DO THIS
List every line below that contains the word "installer", matching its case exactly.

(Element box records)
#####
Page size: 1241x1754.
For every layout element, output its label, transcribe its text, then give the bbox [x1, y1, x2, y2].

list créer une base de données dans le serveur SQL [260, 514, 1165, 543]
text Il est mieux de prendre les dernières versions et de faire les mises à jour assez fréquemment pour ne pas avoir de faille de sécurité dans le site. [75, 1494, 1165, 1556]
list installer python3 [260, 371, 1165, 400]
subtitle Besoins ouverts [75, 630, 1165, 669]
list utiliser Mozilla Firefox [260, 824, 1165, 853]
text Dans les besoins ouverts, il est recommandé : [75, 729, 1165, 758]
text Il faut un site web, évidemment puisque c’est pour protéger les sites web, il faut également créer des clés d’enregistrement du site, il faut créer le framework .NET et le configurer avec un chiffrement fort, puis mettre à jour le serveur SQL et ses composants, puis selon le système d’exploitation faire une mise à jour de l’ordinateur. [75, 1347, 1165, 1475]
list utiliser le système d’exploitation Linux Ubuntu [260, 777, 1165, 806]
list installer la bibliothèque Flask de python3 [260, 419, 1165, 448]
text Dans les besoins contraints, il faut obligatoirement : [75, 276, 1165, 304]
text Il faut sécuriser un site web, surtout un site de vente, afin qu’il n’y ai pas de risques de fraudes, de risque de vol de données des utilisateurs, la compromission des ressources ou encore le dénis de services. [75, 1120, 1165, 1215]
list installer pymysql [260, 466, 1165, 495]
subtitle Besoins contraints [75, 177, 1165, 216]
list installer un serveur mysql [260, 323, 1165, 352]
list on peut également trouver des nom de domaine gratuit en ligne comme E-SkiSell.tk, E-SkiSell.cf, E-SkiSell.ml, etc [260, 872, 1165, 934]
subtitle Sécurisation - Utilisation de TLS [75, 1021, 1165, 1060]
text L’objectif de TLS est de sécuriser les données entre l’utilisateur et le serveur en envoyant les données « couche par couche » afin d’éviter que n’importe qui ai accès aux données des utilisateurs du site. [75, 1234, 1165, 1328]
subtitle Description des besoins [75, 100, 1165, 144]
#####
CORRECT OUTPUT
list installer python3 [260, 371, 1165, 400]
list installer la bibliothèque Flask de python3 [260, 419, 1165, 448]
list installer pymysql [260, 466, 1165, 495]
list installer un serveur mysql [260, 323, 1165, 352]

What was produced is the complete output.